(Problem requirements):
Of the lines below, report only those that contain "Real".

(Source texts of formatted documents):
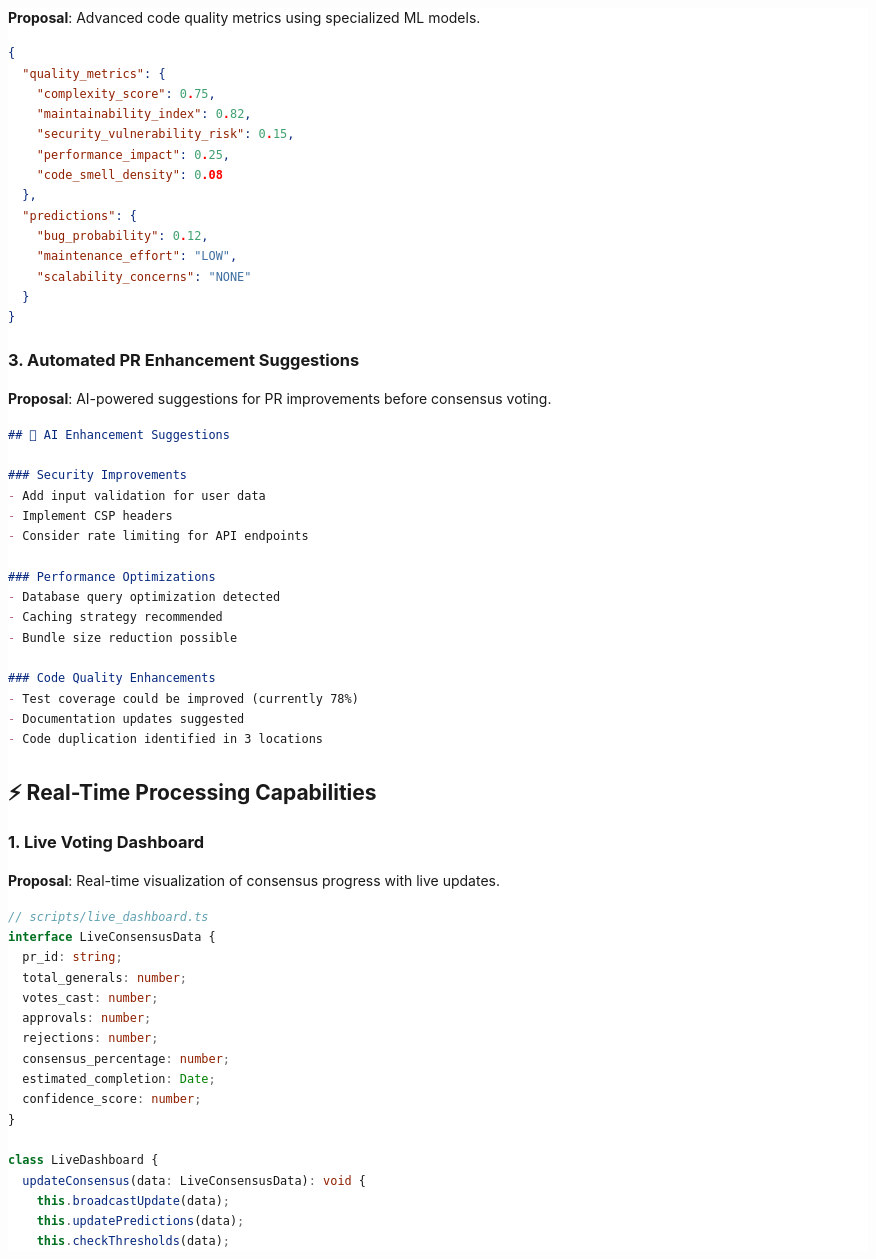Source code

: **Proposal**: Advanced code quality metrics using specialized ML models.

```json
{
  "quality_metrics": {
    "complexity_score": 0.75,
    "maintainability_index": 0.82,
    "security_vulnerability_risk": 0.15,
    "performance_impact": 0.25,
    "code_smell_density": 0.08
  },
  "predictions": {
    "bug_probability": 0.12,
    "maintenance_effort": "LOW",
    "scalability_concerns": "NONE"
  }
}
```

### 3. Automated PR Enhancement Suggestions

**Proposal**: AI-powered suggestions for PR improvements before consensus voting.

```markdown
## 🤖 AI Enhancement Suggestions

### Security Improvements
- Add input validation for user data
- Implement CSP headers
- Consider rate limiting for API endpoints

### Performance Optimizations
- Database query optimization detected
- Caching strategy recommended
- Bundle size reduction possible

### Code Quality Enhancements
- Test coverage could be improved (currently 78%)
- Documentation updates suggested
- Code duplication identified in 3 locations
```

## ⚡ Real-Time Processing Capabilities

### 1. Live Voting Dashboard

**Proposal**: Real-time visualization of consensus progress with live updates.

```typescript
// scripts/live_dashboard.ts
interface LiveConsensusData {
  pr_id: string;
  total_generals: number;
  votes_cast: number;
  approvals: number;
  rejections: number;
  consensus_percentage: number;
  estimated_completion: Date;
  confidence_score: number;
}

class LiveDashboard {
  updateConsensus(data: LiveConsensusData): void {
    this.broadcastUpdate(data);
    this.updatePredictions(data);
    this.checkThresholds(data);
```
---
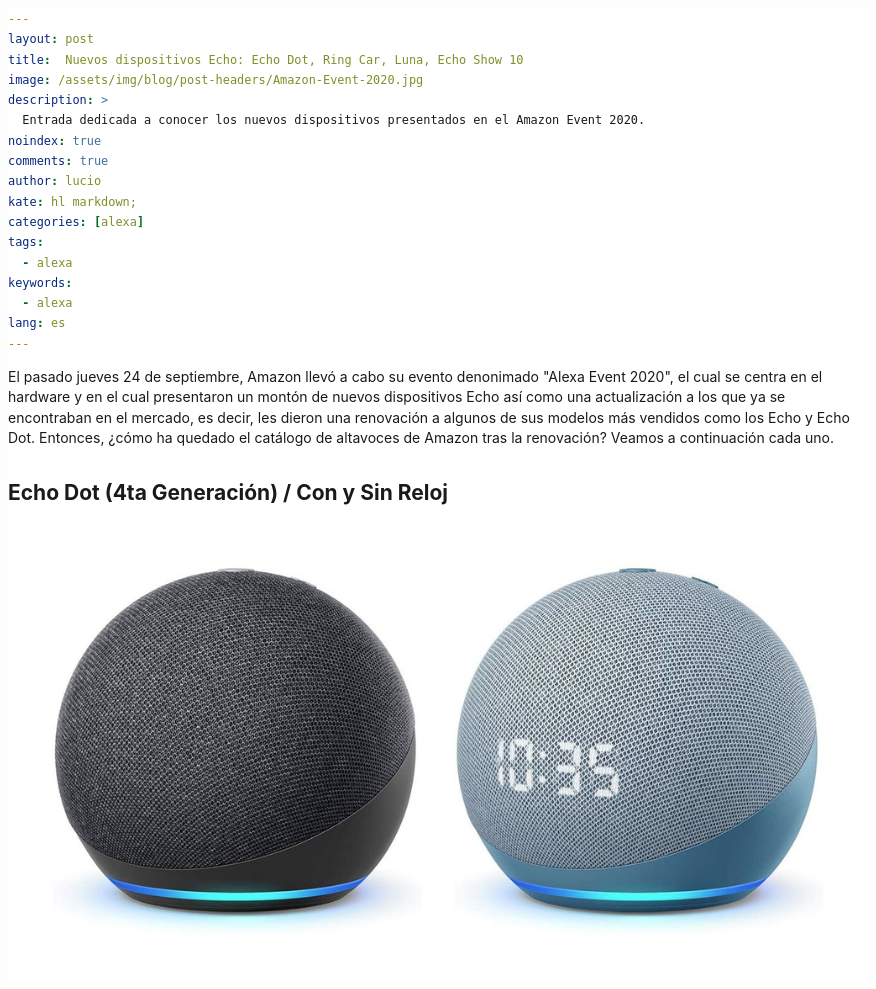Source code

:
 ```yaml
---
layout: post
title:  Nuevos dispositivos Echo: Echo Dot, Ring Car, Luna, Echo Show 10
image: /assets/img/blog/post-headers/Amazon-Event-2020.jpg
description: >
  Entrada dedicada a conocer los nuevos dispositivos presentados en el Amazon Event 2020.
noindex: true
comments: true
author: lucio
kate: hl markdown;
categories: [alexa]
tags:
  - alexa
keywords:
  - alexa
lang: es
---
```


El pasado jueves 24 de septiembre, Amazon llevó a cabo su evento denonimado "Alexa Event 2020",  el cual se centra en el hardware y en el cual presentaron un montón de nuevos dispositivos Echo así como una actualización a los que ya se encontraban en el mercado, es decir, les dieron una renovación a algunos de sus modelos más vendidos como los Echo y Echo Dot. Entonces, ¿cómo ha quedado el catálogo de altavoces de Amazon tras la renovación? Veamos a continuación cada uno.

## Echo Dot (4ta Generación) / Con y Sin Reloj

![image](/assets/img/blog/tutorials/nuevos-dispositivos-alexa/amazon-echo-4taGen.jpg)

(Completed exercise):
## ⚡ Real-Time Processing Capabilities
**Proposal**: Real-time visualization of consensus progress with live updates.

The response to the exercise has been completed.